Although Trump has no experience as a governmental official, he will adapt quickly with his experience running a multibillion dollar company, Rascati said. But if Trump were to become president the financial aid he receives from the federal government for disability may be at risk, he said.
Other residents expressed disgust about Trump’s personality.
“He’s so arrogant and pompous,” Pat Hatch said. “And the comments he’s made about women. I don’t think he operates in good taste or thought.”
One resident on the New Haven Green, who requested anonymity to preserve voter confidentiality, has voted in 10 presidential elections since he was 18 years old. Since then, he has not been affiliated with one party for every presidential election, but instead has voted for the president he thought the country needed. On Tuesday, he plans to abstain from voting for a president for the first time because he believes neither candidate deserves a vote.
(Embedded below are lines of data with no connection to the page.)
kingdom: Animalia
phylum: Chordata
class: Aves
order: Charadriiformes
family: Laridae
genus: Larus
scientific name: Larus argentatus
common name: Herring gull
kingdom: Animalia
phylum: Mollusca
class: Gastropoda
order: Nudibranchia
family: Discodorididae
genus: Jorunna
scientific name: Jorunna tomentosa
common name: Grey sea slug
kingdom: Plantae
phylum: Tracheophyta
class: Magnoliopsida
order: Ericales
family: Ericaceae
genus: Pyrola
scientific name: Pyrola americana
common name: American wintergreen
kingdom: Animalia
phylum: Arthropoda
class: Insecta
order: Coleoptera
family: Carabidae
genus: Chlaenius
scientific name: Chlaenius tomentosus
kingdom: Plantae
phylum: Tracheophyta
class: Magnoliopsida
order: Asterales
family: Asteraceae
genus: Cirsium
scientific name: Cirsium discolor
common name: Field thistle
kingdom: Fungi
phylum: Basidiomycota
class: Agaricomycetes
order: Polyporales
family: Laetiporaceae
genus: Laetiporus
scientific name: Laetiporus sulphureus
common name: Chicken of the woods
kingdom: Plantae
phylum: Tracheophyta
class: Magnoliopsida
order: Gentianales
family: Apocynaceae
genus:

“In my lifetime, I’ve never seen two worse candidates,” he said. “And that [Clinton] can’t put [Trump] away speaks volumes about how the country feels about her and how it feels about itself. But no matter how it ends up, America will still be fine. We’ve weathered every storm so far. The country is always revived.”
In 2012, Elm City residents cast 89 percent of their votes to Barack Obama and 10 percent to Mitt Romney.